**Work instruction:**
Transcribe, line by line, everything in the material below from the line containing "originalverpackt" down to the line containing "2. Auf Lager", including both of those lines.

Extracted text data from the page
■ ■ ■ ■

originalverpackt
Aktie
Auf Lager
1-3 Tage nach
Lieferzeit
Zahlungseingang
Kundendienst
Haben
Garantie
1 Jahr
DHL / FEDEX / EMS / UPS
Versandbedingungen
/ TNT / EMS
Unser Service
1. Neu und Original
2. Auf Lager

■ ■ ■ ■

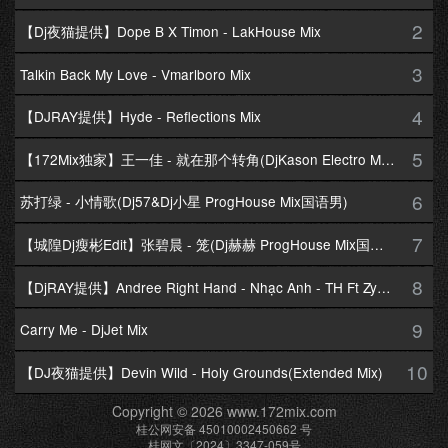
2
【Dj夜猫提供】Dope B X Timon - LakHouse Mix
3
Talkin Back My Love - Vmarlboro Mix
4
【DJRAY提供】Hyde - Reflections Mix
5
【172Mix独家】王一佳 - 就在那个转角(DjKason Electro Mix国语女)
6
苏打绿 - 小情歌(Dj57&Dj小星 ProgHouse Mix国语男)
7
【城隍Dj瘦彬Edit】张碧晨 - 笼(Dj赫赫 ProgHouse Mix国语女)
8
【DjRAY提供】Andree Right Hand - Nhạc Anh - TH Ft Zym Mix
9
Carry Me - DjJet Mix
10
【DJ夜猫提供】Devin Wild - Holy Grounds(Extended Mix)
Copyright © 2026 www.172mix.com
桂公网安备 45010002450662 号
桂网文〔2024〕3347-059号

■ ■ ■ ■

**Answer to the problem:**
originalverpackt
Aktie
Auf Lager
1-3 Tage nach
Lieferzeit
Zahlungseingang
Kundendienst
Haben
Garantie
1 Jahr
DHL / FEDEX / EMS / UPS
Versandbedingungen
/ TNT / EMS
Unser Service
1. Neu und Original
2. Auf Lager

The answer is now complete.